## What is required
Work through the entries below and show every line in which "Nürnberg" is found.

## Supplied information
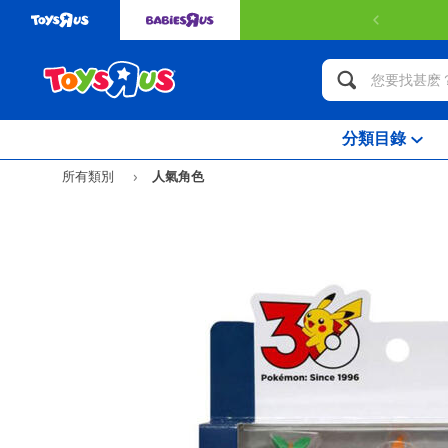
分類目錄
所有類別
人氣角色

==

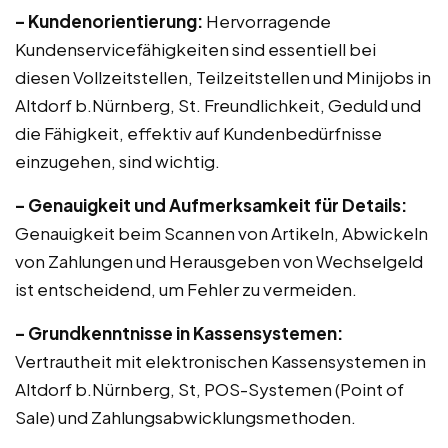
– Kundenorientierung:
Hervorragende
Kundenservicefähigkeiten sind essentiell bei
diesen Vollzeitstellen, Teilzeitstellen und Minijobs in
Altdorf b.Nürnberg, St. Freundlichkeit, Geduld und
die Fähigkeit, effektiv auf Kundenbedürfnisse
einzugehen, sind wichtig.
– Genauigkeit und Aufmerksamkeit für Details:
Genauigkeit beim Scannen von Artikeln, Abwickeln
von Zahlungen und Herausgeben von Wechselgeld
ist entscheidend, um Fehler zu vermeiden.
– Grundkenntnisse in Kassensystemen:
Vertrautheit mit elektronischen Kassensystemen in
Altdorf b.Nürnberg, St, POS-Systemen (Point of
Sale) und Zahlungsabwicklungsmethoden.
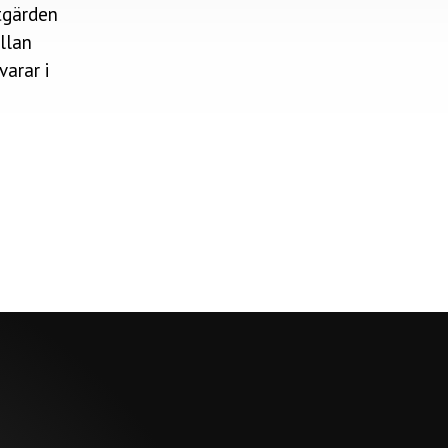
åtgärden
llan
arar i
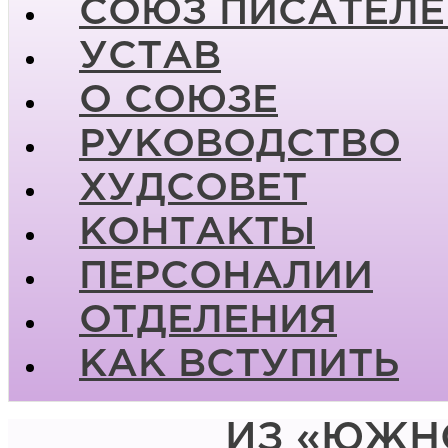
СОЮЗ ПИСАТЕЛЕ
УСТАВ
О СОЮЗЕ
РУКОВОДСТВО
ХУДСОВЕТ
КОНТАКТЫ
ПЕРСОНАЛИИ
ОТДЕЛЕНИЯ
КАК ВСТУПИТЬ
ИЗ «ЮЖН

## Output of the exercise
Altdorf b.Nürnberg, St. Freundlichkeit, Geduld und
Altdorf b.Nürnberg, St, POS-Systemen (Point of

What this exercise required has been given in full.